Start of MATERIAL FOR THIS EXERCISE
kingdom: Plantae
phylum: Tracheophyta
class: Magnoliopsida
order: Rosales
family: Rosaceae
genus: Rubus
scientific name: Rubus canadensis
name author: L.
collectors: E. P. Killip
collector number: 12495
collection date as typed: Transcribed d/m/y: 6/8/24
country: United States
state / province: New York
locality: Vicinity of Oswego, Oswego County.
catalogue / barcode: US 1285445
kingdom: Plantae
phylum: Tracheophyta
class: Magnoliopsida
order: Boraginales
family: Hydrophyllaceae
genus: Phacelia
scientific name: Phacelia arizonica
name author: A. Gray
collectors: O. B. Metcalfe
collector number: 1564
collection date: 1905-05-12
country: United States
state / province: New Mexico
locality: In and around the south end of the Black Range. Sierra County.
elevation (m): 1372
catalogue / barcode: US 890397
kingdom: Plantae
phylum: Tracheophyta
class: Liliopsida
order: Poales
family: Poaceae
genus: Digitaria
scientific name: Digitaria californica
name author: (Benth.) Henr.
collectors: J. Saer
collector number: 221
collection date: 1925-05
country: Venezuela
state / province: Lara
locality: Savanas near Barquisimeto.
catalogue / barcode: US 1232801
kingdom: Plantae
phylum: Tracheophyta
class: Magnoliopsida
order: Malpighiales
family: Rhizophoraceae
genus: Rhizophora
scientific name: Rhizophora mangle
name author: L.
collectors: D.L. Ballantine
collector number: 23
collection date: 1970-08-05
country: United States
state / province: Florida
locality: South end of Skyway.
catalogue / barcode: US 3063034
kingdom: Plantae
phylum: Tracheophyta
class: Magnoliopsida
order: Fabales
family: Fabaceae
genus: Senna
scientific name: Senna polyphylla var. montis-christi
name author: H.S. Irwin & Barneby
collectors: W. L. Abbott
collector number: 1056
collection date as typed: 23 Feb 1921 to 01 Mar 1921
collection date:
End of MATERIAL FOR THIS EXERCISE
EXERCISE: Give only the number of lines in the items above that contain the string "collectors". Matching is case-sensitive.

EXPECTED OUTPUT: 5